En somme, il s’agit de projeter la ville vers l’avenir en s’appuyant sur les traces tangibles de son histoire lisibles dans les sols. Nous n’inventons rien : nous révélons les potentialités du déjà-là, où les orientations émergent d’elles-mêmes, et où le plan-guide relève de l’évidence. 

 

Une politique urbaine ainsi fondée serait librement comprise et spontanément désirée par ses habitants, car naturellement favorable à leur bien-être et à leur qualité de vie dans le prolongement extérieur de leur logement. Le prisme patrimonial, comme vecteur de reviviscence, permettrait alors d’enclencher un processus de requalification suffisamment raisonné, pour que les générations futures soient en mesure de relever les défis qui les attendent en toute quiétude.
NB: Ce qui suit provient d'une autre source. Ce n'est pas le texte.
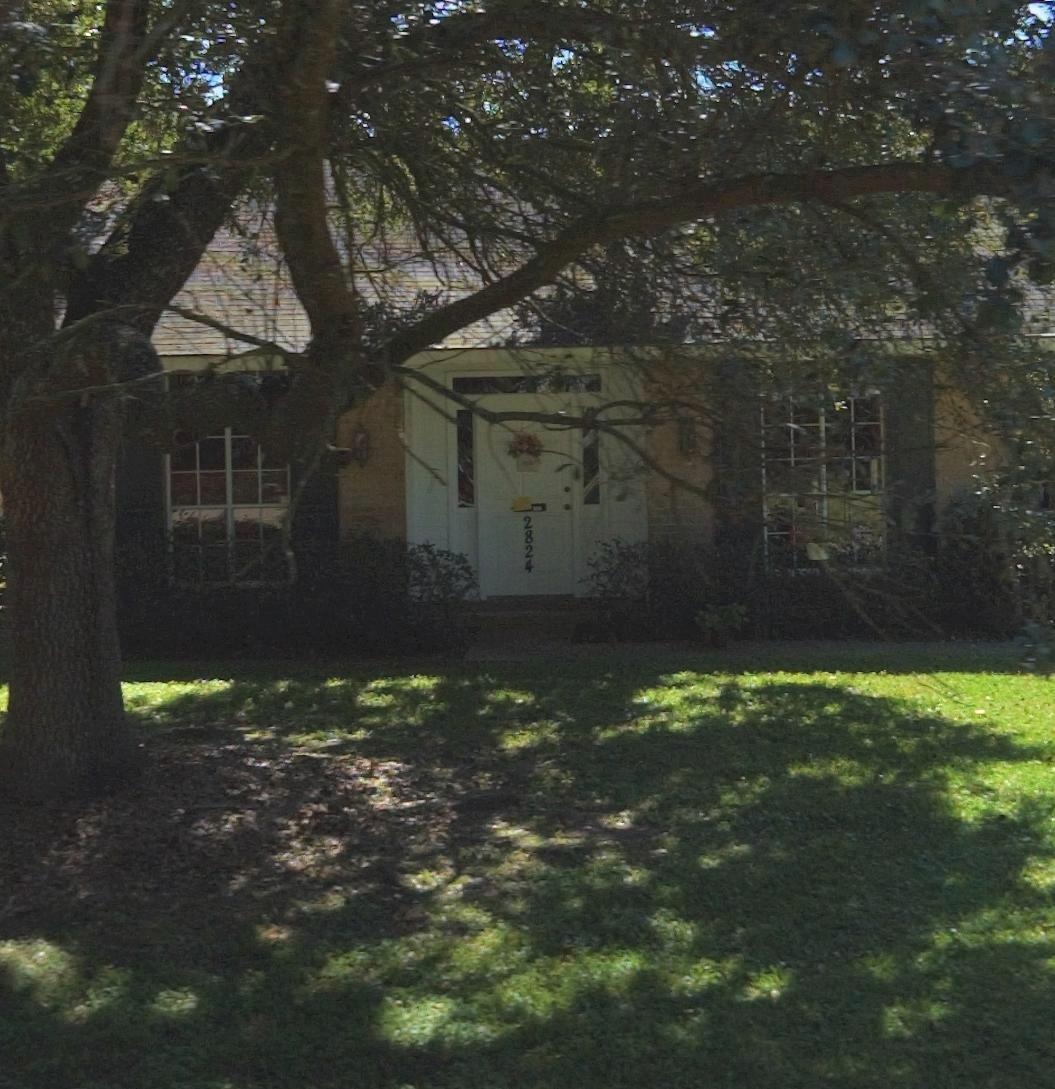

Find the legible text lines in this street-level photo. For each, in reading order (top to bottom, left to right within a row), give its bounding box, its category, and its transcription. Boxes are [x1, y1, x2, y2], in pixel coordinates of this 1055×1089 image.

[522, 514, 536, 575] StreetNumber: 2824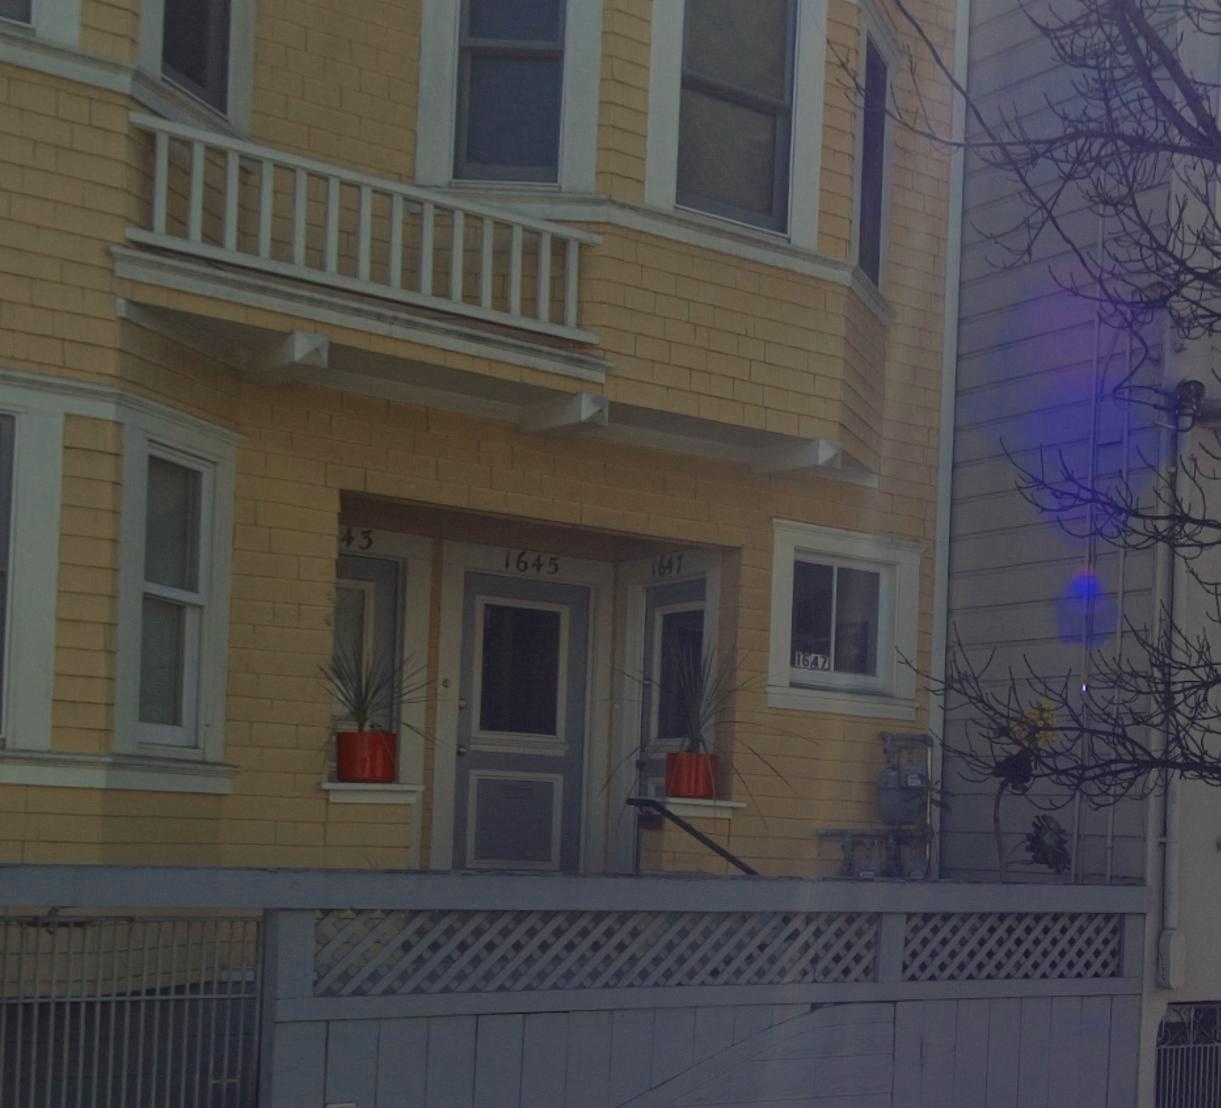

Enfin, le véritable combat serait de donner aux familles les moyens de réhabiliter leur propre bâti ancien, en recourant aux techniques traditionnelles et à des matériaux biosourcés. Car seule la main amoureuse d’un habitant peu fortuné aura la patience de faire du beau dans son logement. Il s’agit de réapprendre, de réacquérir et de transmettre les savoirs et les gestes de nos anciens. Depuis des millénaires, les humains produisent une architecture vernaculaire, savante et riche — une architecture sans architectes, façonnée par l’expérience, le climat, les ressources locales et la transmission orale. Redonner à chacun la capacité de participer à cette chaîne ininterrompue du bâti, c’est faire revivre une culture constructive profondément humaine, et ré-ancrer nos territoires dans une histoire sensible, partagée, et durable.